In group cohomology, H1(G,M) classifies splittings in the semidirect product of G with M, and the cocycle condition we get comes from our convention of writing this group as pairs (m,g) (which is in the same order as the exact sequence it fits into) and not (g,m). Similarly for H2(G,M).
I would say that I've hit nonstandard cocycle definitions several times because I've been too lazy to come up with sensible conventions about when I'm thinking about domains and ranges or trying to sweep it under the rug, especially when dealing with Hopf algebroids and cohomological calculations there.
I don't have a good answer for higher cocycle conditions other than saying that writing 2-cochains using f(g,1,h) is somehow more unusual than either of the other 2 choices because it's somehow derived from focusing on the "middle" object in a double composite of maps.
To address Hanno's question about checking that composition gives a graded-commutative ring structure on $End^{*}(\mathbb{Z}) = \oplus_i [\mathbb{Z}, \Omega^{-i} \mathbb{Z}]$ suppose first that
$a \stackrel{f}{\to} b \stackrel{g}{\to} c \stackrel{h}{\to} \Omega^{-1} a$
is a distinguished triangle in the stable category. Then we can produce from this two isomorphic triangles: one by rotation namely
$a \stackrel{-\Omega^{-1}f}{\to} b \stackrel{-\Omega^{-1}g}{\to} c \stackrel{-\Omega^{-1}h}{\to} \Omega^{-1} a$
and one by applying $\Omega^{-1}\mathbb{Z} \otimes_\mathbb{Z}$
$\Omega^{-1}\mathbb{Z}\otimes_\mathbb{Z} a \stackrel{1_{\Omega^{-1}\mathbb{Z}}\otimes f}{\to} \Omega^{-1}\mathbb{Z}\otimes_\mathbb{Z} b \stackrel{\Omega^{-1}\mathbb{Z}\otimes g}{\to}\Omega^{-1}\mathbb{Z}\otimes_\mathbb{Z} c \stackrel{\Omega^{-1}\mathbb{Z}\otimes h}{\to} \Omega^{-1}\mathbb{Z}\otimes_\mathbb{Z} \Omega^{-1}a$
The point of this is that the natural isomorphism commuting the loops functor across introduces a sign change, which is precisely the one you pick up by changing the order of composition since changing the composition order is equivalent to applying symmetry isomorphisms to the tensor product which is equivalent to commuting loops across.
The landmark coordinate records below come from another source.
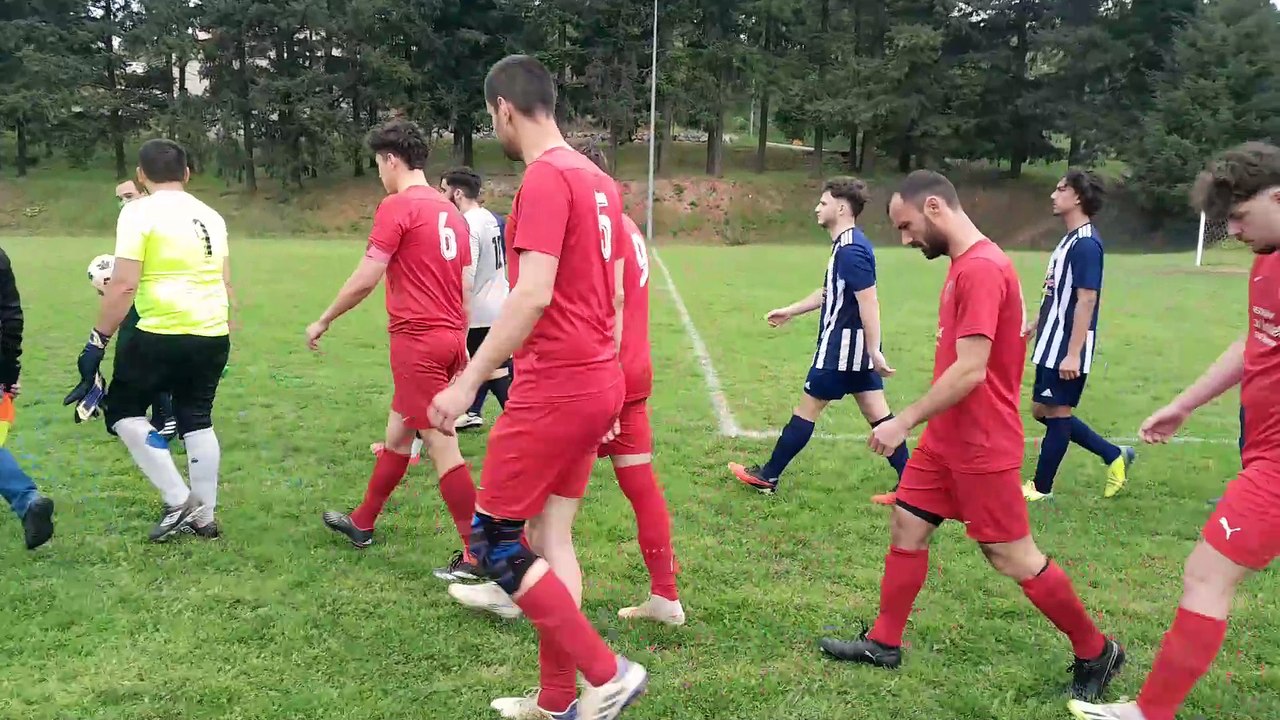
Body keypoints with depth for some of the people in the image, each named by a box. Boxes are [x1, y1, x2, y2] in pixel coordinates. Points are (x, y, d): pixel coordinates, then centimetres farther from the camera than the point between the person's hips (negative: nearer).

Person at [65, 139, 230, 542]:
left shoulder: (139, 212, -7)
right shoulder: (210, 215, 12)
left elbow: (124, 286, -13)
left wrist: (97, 342, -8)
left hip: (162, 335, -6)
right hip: (213, 335, 6)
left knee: (123, 412, 11)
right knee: (197, 420, 16)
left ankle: (178, 501, 5)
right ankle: (204, 518, 21)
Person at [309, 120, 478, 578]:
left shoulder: (397, 206, -10)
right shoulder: (450, 211, 14)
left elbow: (364, 279, -13)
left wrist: (323, 322, 1)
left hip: (417, 340, -9)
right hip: (450, 337, 9)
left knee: (441, 445, -4)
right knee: (398, 433, 21)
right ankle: (362, 523, 38)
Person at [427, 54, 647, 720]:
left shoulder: (545, 178, -14)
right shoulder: (597, 180, 14)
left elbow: (534, 294, -24)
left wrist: (468, 381, -20)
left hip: (554, 388, -9)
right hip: (596, 382, 9)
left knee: (492, 539, 0)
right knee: (551, 539, 14)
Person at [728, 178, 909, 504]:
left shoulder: (851, 250, -20)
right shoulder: (847, 245, 12)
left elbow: (869, 302, -26)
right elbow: (829, 292, 24)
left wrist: (875, 351, -27)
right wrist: (790, 310, 29)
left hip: (842, 345, -9)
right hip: (856, 346, 9)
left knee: (807, 408, 2)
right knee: (876, 411, 10)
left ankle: (768, 477, 15)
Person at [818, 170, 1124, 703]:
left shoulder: (981, 269, -22)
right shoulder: (967, 265, 9)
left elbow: (970, 371, -27)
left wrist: (904, 422, -21)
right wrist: (921, 423, 17)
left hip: (981, 448, -9)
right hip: (947, 439, 9)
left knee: (1013, 558, 3)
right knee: (906, 527, 12)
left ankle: (1097, 652, 22)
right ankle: (884, 643, 24)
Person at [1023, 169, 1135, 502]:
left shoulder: (1086, 243, -17)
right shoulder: (1070, 239, 13)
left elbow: (1086, 301, -22)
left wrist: (1073, 353, -24)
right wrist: (1034, 325, 26)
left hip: (1067, 349, -10)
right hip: (1052, 344, 10)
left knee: (1057, 413, 1)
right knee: (1043, 410, 15)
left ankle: (1041, 488, 14)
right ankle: (1114, 455, 25)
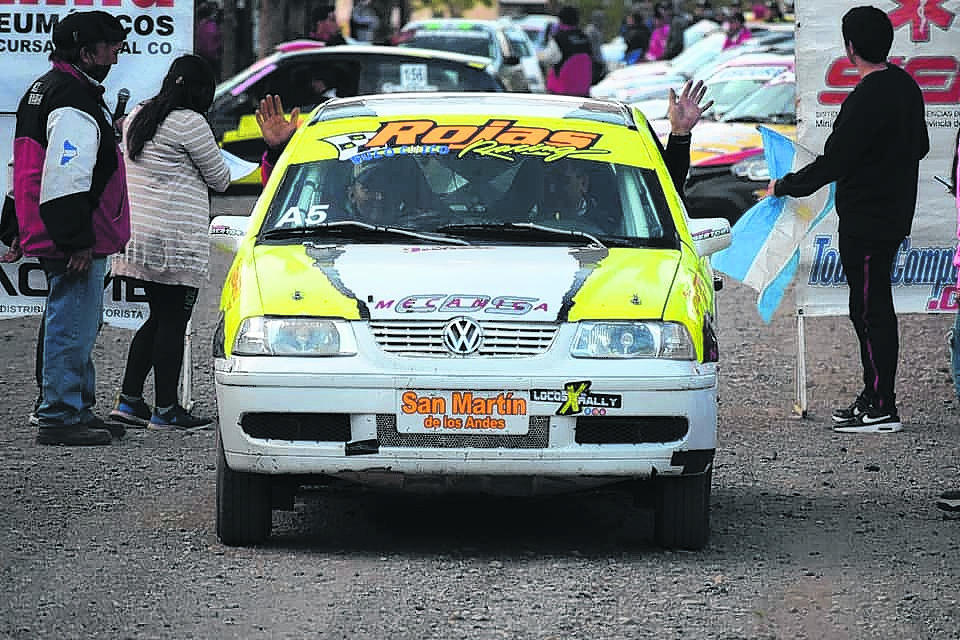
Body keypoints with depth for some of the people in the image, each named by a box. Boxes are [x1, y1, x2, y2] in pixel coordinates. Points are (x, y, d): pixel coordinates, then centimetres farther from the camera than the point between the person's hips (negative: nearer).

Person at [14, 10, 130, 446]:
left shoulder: (44, 89, 18)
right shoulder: (74, 102, -18)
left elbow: (24, 169, 25)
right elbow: (67, 178, -25)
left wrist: (20, 231, 29)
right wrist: (78, 241, -23)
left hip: (51, 240, 11)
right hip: (76, 243, -11)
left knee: (78, 327, 18)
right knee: (71, 328, -7)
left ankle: (79, 409, 27)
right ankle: (59, 418, -5)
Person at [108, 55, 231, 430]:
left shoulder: (137, 116, 13)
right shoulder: (190, 124, -12)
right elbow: (220, 179, -4)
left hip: (137, 237, 8)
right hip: (175, 240, -8)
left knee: (159, 318, 15)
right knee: (173, 322, -2)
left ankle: (128, 400, 12)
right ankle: (165, 411, 0)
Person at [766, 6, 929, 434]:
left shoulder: (865, 100, -22)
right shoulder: (906, 86, 7)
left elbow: (833, 162, -19)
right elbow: (920, 145, 19)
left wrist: (784, 186, -6)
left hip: (866, 221, -10)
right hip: (895, 215, 10)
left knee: (871, 308, -6)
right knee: (869, 306, 16)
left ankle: (882, 408, -4)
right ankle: (874, 397, 22)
To be completely explicit about this there are two functors naturally isomorphic to $\Omega^{-1}$ namely $\Omega^{-1}\mathbb{Z}\otimes_\mathbb{Z}(-)$ and $\mathbb{Z}\otimes \Omega^{-1}(-)$ since $\otimes_\mathbb{Z}$ is biexact there are natural transformations commuting $\Omega^{-1}$ with $\otimes_\mathbb{Z}$ namely
$\Omega^{-1}(-)\otimes_\mathbb{Z} (-) \stackrel{\sim}{\rightarrow} \Omega^{-1}((-)\otimes_\mathbb{Z}(-)) \stackrel{\sim}{\leftarrow} (-)\otimes_\mathbb{Z} \Omega^{-1}(-)$
Our example triangles above which can be obtained from one another by first moving the loops to the right and then applying the unit transformation show that there must be a sign attached to this map for this to give an isomorphism of these triangles. In particular for $\otimes_\mathbb{Z}$ to be compatible with the triangulated structure the two natural isomorphisms moving $\Omega$ about must have different signs. These natural isomorphisms are the precise cause of the sign change.
Best Answer
Topologically, you could say that this is true because $K(A,1)$ exists for nonabelian groups $A$. When the action of $G$ on $A$ is trivial, at least, $H^1(G,A)$ should be homotopy classes of maps from $K(G,1)$ to $K(A,1)$ (the same way $H^n(G,A) = H^n(K(G,1);A) =$ homotopy classes of maps $K(G,1) \to K(A,n)$ for $A$ abelian). In a similar way, $H^0$ is defined with coefficients in any pointed set.